Today, these are them. So for Tomor, even the job with the bosses' cars is clear: Everybody sleeps under the pillow gun.” For him, the bicycle remains more loving.
Lesson 5: Old cars also apply as status symbols
From Berat the journey continues toward the wild mountains of Permeti, where tired feet from the long journey relax again in thermal water of the bean's resources, with a temperature of 25 to 30 degrees. In the background lies the X - century stone bridge with the bows of the Catin Bridge V III, which gives you a sense of time travel.
The harsh mountains are soon replaced by the bucolic hills. The road from Permeti to the Adriatic passes by flocks of sheep and old stone walls. Interestingly, the deeper you enter the Albanian province, the less the fuoristrada is seen. And yet, they should be more needed here. Instead, there are people on donkeys or on old tractors who cough and smoke.
If you ask the common people here, everyone has their own theory about the origin of luxury cars. Some, like Tomory, associate it with the drug trade; others talk about corruption. And he, they say, is central to the capital.
The only question is that cars in Albanian society have extraordinary importance. And who drives an old Mercedes-Benz scratched, keeps it always bright. Almost every yard is found in every parking lot.
A owner of such a wash thus explains Albanians' love for the car: “A car is for many Albanians the most important asset. They work out, they live here, sometimes there. The house remains secondary, the car becomes more important.” And that's understandable: Albania is a typical immigration country, the remittances of Albanians to the diaspora are irreplaceable for the economy. In a country where good life has depended for decades on how mobile you are, the automobile inevitably gets a special meaning.

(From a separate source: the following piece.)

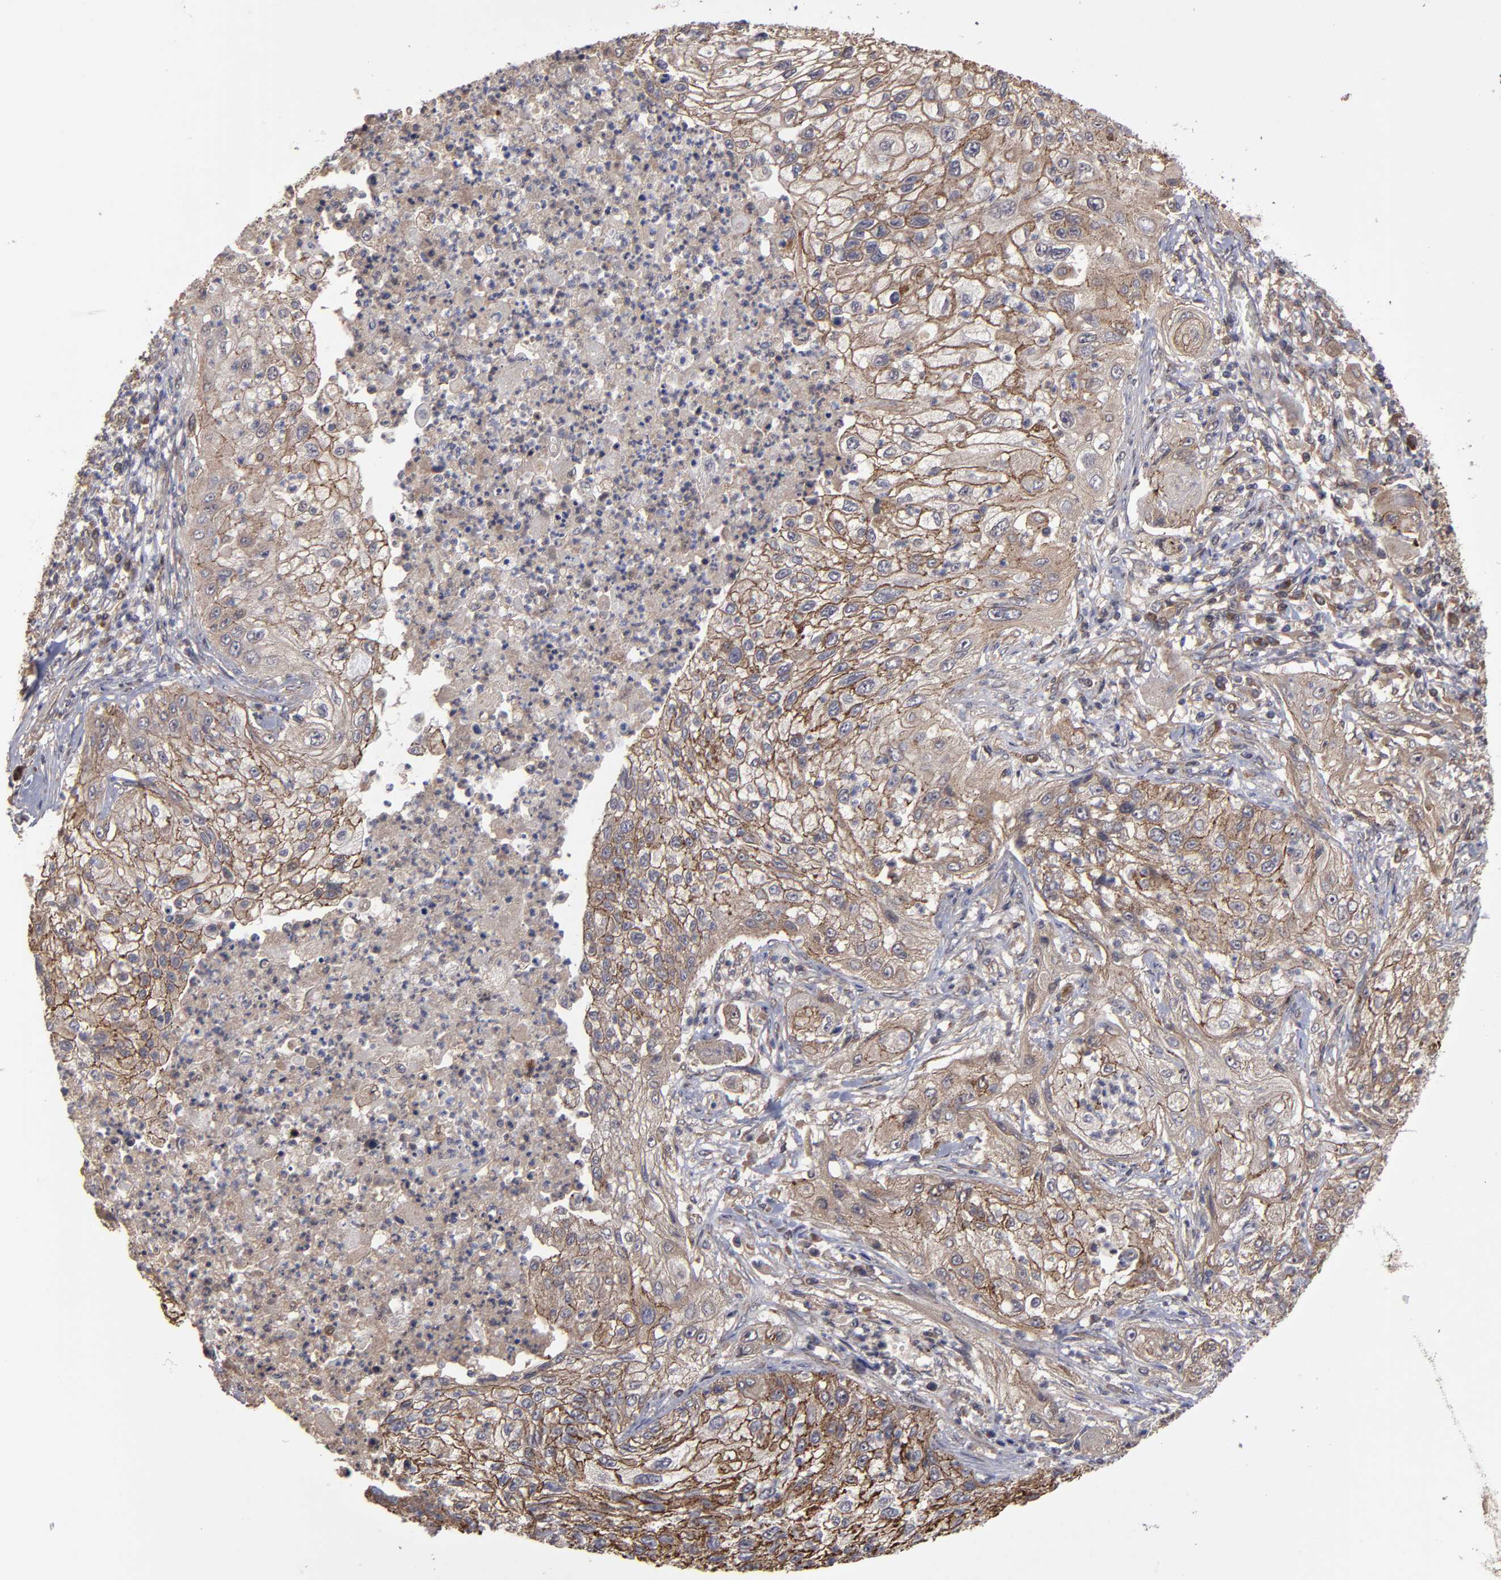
{"staining": {"intensity": "weak", "quantity": ">75%", "location": "cytoplasmic/membranous"}, "tissue": "lung cancer", "cell_type": "Tumor cells", "image_type": "cancer", "snomed": [{"axis": "morphology", "description": "Inflammation, NOS"}, {"axis": "morphology", "description": "Squamous cell carcinoma, NOS"}, {"axis": "topography", "description": "Lymph node"}, {"axis": "topography", "description": "Soft tissue"}, {"axis": "topography", "description": "Lung"}], "caption": "Human lung cancer stained with a protein marker shows weak staining in tumor cells.", "gene": "RPS6KA6", "patient": {"sex": "male", "age": 66}}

Lesson 6: Trust Hospitality
At the end of our road trip, however, we face police control. It's late afternoon and our lights weren't on. “Youour driving license”, says the policeman from the open window, when you understand I don't speak Albanian. I get anxious. I had lost my Italian license just before this trip, so I only have a temporary Italian flight permit, which here has no validity. The cop looks at me carefully. “Tourist?” Ask. I nod. “You can go.”
Here again was that legendary Albanian hospitality. Once again he saved us. For him, the underestimated Albanian cuisine has no doubt been worth the trip.
However, the police do not spare only tourists. Despite frequent street raids, we did not see any banned four - wheel - drive vehicles; they were always small like ours. And it's not about getting worse. I, as an ignorant tourist, could ask naive questions and still owners of the four - wheel - drive vehicles to leave me alone. But it would not be so easy for local police to come out without consequences.